- **EXERCISE INSTRUCTIONS**: From the rows below, copy out every line that contains the string "operationType". Treat uppercase and lowercase as different.

- **EXCERPTED RECORDS**:
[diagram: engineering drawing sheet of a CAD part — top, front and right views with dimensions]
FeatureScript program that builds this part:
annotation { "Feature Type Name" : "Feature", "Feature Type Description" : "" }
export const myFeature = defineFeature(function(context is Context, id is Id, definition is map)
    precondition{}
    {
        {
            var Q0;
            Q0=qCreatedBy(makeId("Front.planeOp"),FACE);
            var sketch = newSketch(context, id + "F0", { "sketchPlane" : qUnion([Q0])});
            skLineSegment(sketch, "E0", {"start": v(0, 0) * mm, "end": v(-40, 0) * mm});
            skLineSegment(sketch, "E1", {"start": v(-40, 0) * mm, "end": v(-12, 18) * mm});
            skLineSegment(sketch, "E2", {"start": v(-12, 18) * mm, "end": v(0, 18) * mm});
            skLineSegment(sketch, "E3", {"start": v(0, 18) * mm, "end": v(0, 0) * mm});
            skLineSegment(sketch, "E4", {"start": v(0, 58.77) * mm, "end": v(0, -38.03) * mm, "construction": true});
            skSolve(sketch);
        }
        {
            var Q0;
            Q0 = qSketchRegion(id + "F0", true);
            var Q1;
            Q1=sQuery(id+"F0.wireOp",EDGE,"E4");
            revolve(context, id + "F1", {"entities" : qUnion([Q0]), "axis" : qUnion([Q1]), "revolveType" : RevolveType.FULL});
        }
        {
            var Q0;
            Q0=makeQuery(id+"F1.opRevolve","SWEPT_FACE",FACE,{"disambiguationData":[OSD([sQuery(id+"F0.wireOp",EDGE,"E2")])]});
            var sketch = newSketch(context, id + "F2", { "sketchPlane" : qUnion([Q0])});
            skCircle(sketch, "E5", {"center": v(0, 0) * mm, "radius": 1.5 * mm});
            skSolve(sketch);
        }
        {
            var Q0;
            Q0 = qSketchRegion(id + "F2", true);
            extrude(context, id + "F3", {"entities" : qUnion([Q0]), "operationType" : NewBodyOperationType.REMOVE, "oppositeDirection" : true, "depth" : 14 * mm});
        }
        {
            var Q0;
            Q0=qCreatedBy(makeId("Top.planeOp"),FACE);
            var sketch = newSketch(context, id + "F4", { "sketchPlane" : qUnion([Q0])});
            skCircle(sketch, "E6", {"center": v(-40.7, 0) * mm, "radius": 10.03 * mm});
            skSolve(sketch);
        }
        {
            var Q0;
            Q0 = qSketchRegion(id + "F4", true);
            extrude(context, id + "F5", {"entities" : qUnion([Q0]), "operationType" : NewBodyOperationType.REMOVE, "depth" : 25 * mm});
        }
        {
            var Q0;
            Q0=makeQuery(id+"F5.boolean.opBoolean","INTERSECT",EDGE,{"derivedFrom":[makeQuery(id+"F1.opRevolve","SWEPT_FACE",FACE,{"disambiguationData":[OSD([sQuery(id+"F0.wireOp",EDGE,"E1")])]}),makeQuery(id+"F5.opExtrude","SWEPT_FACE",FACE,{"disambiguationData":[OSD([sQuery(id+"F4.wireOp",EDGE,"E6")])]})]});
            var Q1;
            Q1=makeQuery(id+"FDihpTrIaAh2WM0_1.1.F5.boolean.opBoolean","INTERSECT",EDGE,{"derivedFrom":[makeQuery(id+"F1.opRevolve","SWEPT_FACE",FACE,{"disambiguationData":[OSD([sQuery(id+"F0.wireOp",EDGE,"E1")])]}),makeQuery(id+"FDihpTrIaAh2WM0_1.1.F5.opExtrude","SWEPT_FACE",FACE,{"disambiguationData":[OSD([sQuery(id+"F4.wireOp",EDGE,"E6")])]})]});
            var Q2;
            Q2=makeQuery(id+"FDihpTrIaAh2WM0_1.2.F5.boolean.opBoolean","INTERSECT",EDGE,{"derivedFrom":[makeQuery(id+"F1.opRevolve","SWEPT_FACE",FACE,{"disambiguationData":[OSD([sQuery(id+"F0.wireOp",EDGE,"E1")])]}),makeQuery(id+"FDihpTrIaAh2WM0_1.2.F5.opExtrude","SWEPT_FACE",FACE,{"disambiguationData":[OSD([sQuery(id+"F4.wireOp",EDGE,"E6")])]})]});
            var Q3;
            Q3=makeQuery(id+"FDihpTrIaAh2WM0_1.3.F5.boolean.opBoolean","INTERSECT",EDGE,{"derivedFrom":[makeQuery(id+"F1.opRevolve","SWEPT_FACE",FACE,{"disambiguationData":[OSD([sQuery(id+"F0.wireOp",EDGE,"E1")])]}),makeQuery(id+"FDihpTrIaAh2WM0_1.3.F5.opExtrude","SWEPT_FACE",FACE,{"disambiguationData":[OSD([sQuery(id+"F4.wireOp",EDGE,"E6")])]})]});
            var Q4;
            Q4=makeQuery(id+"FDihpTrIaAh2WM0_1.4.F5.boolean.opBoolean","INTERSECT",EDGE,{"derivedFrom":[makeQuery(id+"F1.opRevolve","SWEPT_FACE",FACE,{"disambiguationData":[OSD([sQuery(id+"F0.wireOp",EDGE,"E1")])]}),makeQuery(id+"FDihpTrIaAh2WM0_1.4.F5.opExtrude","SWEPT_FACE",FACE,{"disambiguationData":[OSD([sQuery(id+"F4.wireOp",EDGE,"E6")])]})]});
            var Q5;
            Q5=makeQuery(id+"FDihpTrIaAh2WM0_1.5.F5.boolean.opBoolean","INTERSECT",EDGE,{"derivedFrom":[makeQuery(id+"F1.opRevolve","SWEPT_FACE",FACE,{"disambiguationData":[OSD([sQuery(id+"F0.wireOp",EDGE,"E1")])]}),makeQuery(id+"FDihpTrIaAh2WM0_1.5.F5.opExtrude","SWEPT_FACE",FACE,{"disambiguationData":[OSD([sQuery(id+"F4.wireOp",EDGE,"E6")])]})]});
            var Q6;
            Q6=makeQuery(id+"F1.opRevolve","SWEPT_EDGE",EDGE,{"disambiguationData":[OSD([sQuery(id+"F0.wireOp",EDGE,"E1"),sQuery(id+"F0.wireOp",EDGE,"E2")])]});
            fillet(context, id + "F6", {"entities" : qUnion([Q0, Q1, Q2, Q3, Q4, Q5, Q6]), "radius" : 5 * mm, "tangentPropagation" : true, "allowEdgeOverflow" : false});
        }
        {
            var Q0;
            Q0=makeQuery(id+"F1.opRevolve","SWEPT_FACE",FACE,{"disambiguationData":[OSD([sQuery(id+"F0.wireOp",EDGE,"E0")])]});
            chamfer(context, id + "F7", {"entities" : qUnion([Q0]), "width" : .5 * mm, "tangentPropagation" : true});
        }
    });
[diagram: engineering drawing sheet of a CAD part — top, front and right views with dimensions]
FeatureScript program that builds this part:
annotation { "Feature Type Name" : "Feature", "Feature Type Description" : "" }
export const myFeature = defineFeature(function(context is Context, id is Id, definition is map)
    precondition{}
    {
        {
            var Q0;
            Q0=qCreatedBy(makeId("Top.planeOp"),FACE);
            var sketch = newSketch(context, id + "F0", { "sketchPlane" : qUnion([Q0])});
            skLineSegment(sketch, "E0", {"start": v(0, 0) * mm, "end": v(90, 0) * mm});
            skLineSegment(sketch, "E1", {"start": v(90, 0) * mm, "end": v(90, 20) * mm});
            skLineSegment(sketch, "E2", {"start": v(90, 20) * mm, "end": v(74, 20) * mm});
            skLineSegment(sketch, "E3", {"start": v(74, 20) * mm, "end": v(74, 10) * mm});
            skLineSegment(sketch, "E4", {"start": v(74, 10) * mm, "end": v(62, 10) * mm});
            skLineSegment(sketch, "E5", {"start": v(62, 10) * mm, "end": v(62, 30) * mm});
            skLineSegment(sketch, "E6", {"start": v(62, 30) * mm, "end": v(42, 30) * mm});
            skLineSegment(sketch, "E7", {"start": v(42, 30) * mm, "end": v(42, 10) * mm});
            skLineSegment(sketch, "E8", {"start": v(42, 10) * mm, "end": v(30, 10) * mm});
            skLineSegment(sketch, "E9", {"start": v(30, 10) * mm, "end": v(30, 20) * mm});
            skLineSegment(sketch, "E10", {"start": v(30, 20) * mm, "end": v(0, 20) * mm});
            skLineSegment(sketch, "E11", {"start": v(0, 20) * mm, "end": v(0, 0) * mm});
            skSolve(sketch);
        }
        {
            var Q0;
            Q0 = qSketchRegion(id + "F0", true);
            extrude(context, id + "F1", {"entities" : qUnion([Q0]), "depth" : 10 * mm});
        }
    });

- **TASK RESPONSE**:
            extrude(context, id + "F3", {"entities" : qUnion([Q0]), "operationType" : NewBodyOperationType.REMOVE, "oppositeDirection" : true, "depth" : 14 * mm});
            extrude(context, id + "F5", {"entities" : qUnion([Q0]), "operationType" : NewBodyOperationType.REMOVE, "depth" : 25 * mm});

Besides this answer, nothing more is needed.